■ **What the task requires**
Taking each line of the material in turn, count those with the string "Perawatan" and answer with the count alone.

### Supplied records ###

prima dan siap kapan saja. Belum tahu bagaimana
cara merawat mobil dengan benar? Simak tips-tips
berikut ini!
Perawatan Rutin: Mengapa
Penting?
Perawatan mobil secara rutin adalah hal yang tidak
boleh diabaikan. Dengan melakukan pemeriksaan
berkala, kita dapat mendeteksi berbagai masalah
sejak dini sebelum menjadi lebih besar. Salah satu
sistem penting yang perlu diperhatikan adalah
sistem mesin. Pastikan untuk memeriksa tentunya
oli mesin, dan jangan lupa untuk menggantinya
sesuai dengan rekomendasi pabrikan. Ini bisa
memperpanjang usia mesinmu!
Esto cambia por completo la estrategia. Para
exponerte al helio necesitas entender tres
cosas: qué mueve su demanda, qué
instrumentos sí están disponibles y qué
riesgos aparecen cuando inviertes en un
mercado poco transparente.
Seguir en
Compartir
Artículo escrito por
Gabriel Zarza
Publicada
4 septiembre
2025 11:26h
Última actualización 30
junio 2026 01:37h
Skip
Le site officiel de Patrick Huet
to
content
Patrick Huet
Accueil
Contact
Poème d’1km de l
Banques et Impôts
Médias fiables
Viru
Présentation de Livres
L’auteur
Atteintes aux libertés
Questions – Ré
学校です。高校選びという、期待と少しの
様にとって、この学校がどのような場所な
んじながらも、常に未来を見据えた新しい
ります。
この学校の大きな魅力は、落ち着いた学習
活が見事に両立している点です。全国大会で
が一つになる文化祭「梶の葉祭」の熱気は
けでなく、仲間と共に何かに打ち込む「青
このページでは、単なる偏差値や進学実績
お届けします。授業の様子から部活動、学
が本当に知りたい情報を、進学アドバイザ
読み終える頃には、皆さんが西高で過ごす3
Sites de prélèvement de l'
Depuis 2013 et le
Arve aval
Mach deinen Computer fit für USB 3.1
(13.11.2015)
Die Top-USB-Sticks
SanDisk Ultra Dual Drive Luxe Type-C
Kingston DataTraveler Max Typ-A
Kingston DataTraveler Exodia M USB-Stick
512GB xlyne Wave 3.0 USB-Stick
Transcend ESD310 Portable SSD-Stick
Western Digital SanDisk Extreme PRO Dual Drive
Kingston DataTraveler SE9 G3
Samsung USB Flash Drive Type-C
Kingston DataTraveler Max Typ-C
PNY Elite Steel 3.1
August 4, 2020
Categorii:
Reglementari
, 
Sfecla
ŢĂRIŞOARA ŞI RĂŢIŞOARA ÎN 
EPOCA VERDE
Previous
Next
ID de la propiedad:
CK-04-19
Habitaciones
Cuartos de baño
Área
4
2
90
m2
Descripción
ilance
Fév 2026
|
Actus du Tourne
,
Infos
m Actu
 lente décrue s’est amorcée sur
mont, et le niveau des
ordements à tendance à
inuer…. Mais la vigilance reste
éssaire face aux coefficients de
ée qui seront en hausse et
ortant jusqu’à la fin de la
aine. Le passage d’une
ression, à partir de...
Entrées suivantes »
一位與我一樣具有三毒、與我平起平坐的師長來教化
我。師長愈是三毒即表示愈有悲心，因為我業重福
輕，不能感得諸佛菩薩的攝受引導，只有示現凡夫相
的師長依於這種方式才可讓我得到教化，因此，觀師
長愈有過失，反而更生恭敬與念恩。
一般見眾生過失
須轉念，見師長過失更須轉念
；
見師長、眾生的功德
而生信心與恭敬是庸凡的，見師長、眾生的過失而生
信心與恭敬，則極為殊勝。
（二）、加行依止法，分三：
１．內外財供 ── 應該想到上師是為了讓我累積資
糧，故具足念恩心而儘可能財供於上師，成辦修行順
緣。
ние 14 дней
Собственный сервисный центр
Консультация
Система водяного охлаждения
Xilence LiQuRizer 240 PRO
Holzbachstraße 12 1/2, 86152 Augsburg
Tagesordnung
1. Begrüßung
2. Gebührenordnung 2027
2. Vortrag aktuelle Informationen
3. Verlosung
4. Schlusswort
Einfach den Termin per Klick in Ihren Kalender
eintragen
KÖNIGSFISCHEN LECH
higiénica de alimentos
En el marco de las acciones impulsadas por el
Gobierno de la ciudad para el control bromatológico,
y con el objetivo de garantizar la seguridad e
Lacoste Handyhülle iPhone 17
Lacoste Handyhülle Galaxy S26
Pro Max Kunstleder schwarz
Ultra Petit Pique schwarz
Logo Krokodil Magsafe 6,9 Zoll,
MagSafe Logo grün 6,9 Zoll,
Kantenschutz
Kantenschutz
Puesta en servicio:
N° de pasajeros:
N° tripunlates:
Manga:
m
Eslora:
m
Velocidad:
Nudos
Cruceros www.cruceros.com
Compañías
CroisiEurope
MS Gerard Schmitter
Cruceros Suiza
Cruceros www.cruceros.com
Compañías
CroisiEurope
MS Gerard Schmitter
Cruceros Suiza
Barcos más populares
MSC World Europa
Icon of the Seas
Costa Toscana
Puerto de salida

###

■ **Expected answer**
2